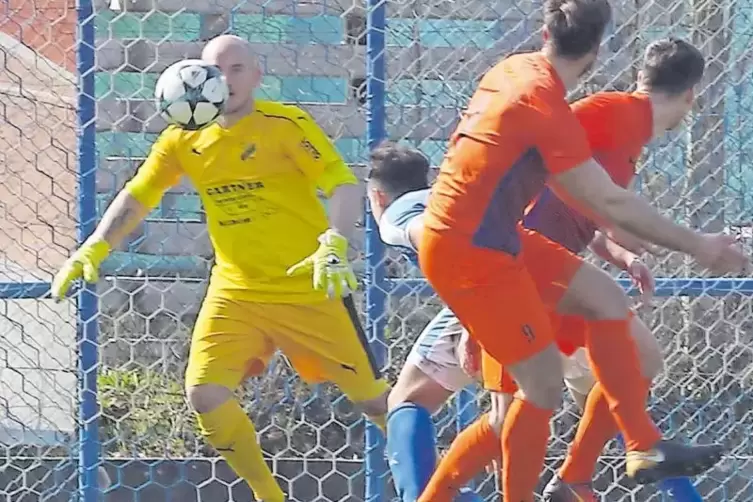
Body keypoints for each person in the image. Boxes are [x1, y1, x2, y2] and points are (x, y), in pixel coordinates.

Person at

══════════════════════════════

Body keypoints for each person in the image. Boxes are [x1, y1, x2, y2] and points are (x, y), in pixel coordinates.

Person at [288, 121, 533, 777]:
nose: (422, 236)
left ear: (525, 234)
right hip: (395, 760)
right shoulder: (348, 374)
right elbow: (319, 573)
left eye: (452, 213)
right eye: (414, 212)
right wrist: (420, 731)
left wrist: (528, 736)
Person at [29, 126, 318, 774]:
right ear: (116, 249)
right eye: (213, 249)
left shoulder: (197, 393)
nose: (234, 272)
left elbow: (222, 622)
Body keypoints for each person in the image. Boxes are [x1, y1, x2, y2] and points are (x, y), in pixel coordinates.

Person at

══════════════════════════════

**Exercise objective:** Reproduce exactly the entries above, limited to the lines from the one with "left wrist: (528, 736)" through the one with "left elbow: (222, 622)", both included.

**Output of the task:**
left wrist: (528, 736)
Person at [29, 126, 318, 774]:
right ear: (116, 249)
right eye: (213, 249)
left shoulder: (197, 393)
nose: (234, 272)
left elbow: (222, 622)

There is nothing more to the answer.